Friday, 22 January 2016

Human, Post-Human And Artificial Intelligences

If human beings create artificial intelligences, how will organic and post-organic consciousnesses interact? In the Harvest Of Stars Tetralogy and Genesis, Poul Anderson imagines individual human consciousnesses surviving physical death by their incorporation into self-maintaining and self-replicating AI systems whereas, in Drakon, SM Stirling instead imagines a later human species with indefinitely prolonged lifespans and implanted links to the AI Web.

I have discussed the two works by Anderson previously on this blog. Stirling's Homo drakensis are the immediate descendants of his "Draka" who had imposed a brutal dictatorship on the rest of humanity. Home drakensis seem to have transcended brutality but only by genetically engineering Homo servus to be permanently subservient - plus which their surviving human enemies are currently at an unattainable interstellar distance. Individual drakensis remain armed and lethal.
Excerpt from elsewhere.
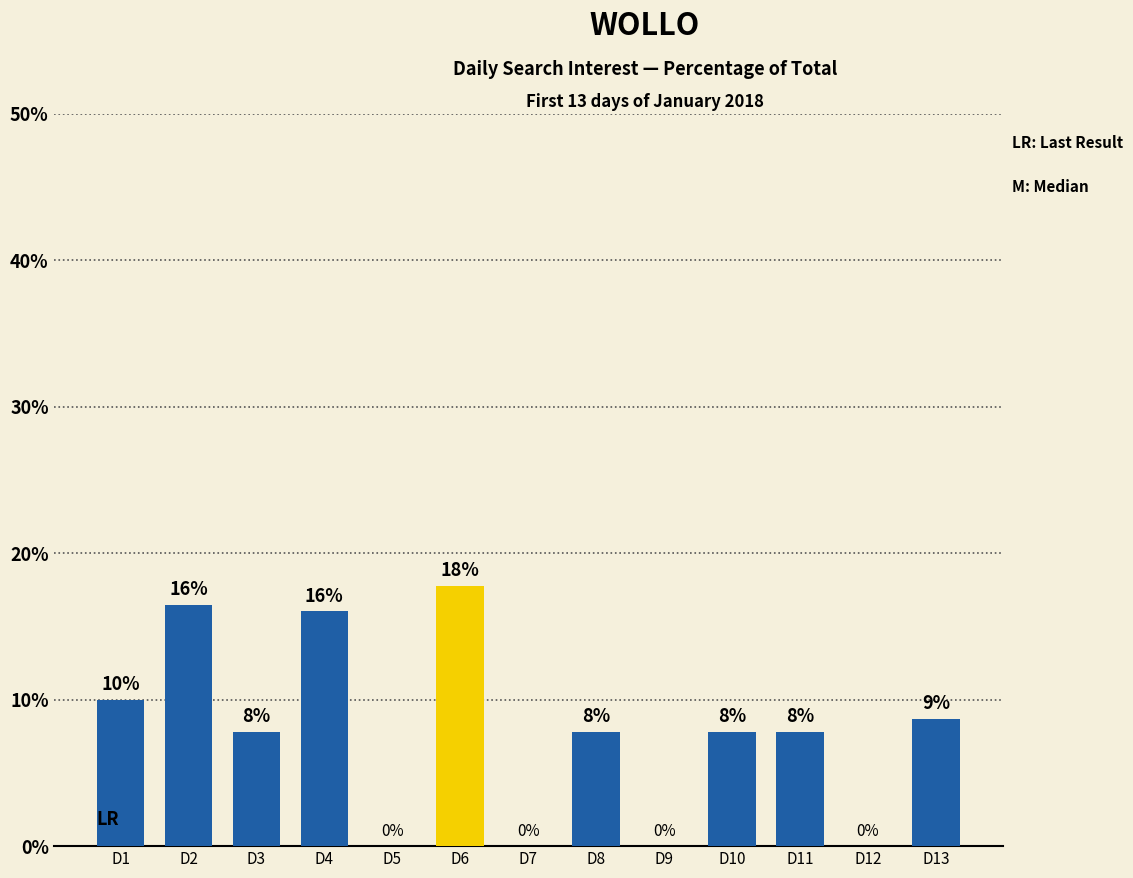

Between D3 and D12, which is larger?

D3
A drakensis stranded in the twentieth century of an alternative timeline and wanting to summon an invasion fleet wins a Greenpeace supporter to her cause by showing him pictures of the ecologically paradisal Earth of her era. Also controlled by her pheromones, he easily accepts that her society must be hierarchical if it is to be stable but he has not been told the historical origins of that society and can easily be manipulated to accept any killing that she deems necessary, starting with the murder of an employee who would have spoken to the press.

I will reread the passages about the Draka Final Society to compare its dystopian and apparently utopian elements. 1984 is an unrelieved dystopia. Brave New World is a dystopia disguised as a utopia. Drakon seems to be another of the latter.